Daemian Mack home

astalavista.com compromised

June 4, 2009

Anybody who’s had an interest in security over the last 10 years has probably heard of astalavista.net – kind of a clearinghouse for all sorts of security-related info, vulnerability announcements, etc.

Here’s a blow-by-blow transcript of their systems getting completely wiped out by someone who didn’t agree with their practices.
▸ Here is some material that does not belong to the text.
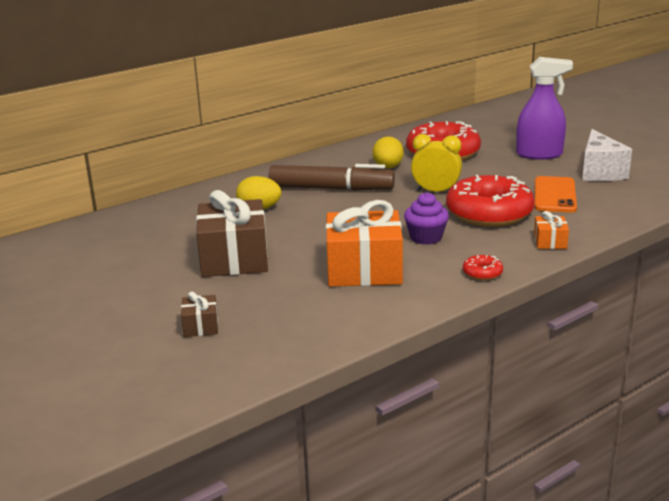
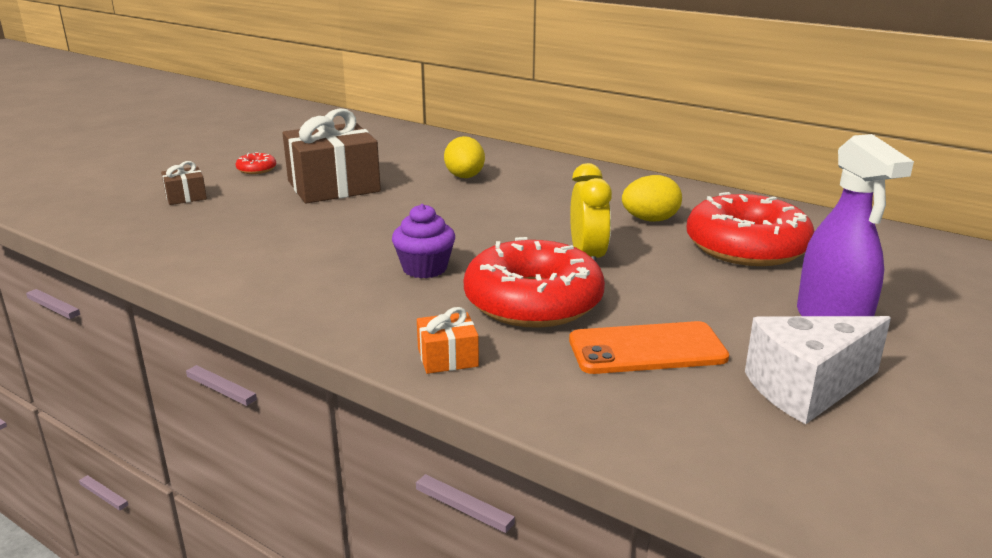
camera: 70 degrees right, 0 degrees up
(331, 188) = (549, 200): brown marker -> none
(364, 270) = (319, 246): orange gift -> none
(482, 273) = (324, 315): red donut -> red donut (256, 169)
The transcript is hosted on pastebin.com but was originally available as the index.html of the site itself.

It looks like they used custom code to exploit a hole in astalavista’s Litespeed webserver; googling the exploit used just brings up copies of the transcript itself.

This is probably the most brutal exploit transcript I’ve ever seen – reference line 1839 where the exploiter, having found where the backups are being stored by trawling the admin’s .bash_history, FTPs there and deletes their offsite backups. (If your production system stores the FTP password or password-less SSH keys to your offsite backup server, exposed through your .bash_history no less, is it really offsite?)

astalavista is still down at the moment; I imagine they’ve scrambled to change all their passwords, shore up their exposure, and see if they can dig up a backup from anywhere.

It makes a pretty remarkable contrast with this recent How I Hacked Hacker News (with arc security advisory) accounting by someone who compromised Paul Graham’s news.ycombinator.com via some pretty painstaking research of system behavior – and then worked with Robert T. Morris (the Robert T. Morris) to get the issue fixed.